TEXT PASSAGE:
━━━━━━━━━━━━━━━━━━━━━━━━━━━━━━

# Got a heck of a deal



## Sir_BlackhOle (Jan 25, 2004)

Just picked up a cherry 40 gallon for five bucks....yeah thats right....five bucks! Drove by it on my way home this morning and went back for it. It looks as though it was set up for maybe a month and then tore down. What a steal! 36x15x17!


----------



## JanS (Apr 14, 2004)

Oh, I'm way jealous...  Was this at a garage sale? I never, ever see deals like that....


----------



## Error (Apr 16, 2004)

That's a darn good deal 

I found a perfectly intact 180 on the side of the road once.


----------



## Bert H (Mar 2, 2004)

Man, I am jealous also! I've been thinking of setting up a 40 breeder for a while. The tank has great depth for scaping.


----------



## Sir_BlackhOle (Jan 25, 2004)

Indeed it does! fifteen inches deep i think. yes it was at a garage sale i just happened by this weekend. passed it up at first but when it was still there an hour later i made him an offer. i cant wait to figure out what im gonna use it for! I might just use it to grow some plants emmersed....


----------



## Corigan (Mar 15, 2004)

Sir_BlackhOle said:


> Indeed it does! fifteen inches deep i think. yes it was at a garage sale i just happened by this weekend. passed it up at first but when it was still there an hour later i made him an offer. i cant wait to figure out what im gonna use it for! I might just use it to grow some plants emmersed....


That is a pretty awesome setup for emmersed. Hehe, I know I'm going to hear it from the emmersed population on the forum here. I would use a lesser of a tank for an emmersed setup and then use that 40g for a cherry aquascape. That 40g breeder was made for a good aquascape..  Great Deal btw, I couldn't have passed it up either. Of course to each their own, and a 40g breeder would be a great emmersed setup as well. Keep up updated with the progress of your find.. 

Matt


----------



## Sir_BlackhOle (Jan 25, 2004)

Oh I will. Im still not sure what i'll do with it...just tossing around ideas.


----------

━━━━━━━━━━━━━━━━━━━━━━━━━━━━━━

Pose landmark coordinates
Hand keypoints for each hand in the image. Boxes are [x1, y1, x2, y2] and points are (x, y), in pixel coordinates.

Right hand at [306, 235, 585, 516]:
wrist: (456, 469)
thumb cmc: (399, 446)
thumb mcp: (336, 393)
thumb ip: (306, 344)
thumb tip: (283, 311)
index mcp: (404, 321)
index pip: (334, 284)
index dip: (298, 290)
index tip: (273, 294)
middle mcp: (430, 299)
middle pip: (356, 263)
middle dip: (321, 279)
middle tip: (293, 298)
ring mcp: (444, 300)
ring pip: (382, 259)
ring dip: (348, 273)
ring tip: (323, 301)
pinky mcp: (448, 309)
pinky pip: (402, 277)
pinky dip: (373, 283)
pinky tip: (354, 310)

━━━━━━━━━━━━━━━━━━━━━━━━━━━━━━

Can you quote the forum thread about the 40-gallon tank deal word for word, everything from "# Got a heck" down to "a steal! 36x15x17!"? Work only from the forum thread.

# Got a heck of a deal



## Sir_BlackhOle (Jan 25, 2004)

Just picked up a cherry 40 gallon for five bucks....yeah thats right....five bucks! Drove by it on my way home this morning and went back for it. It looks as though it was set up for maybe a month and then tore down. What a steal! 36x15x17!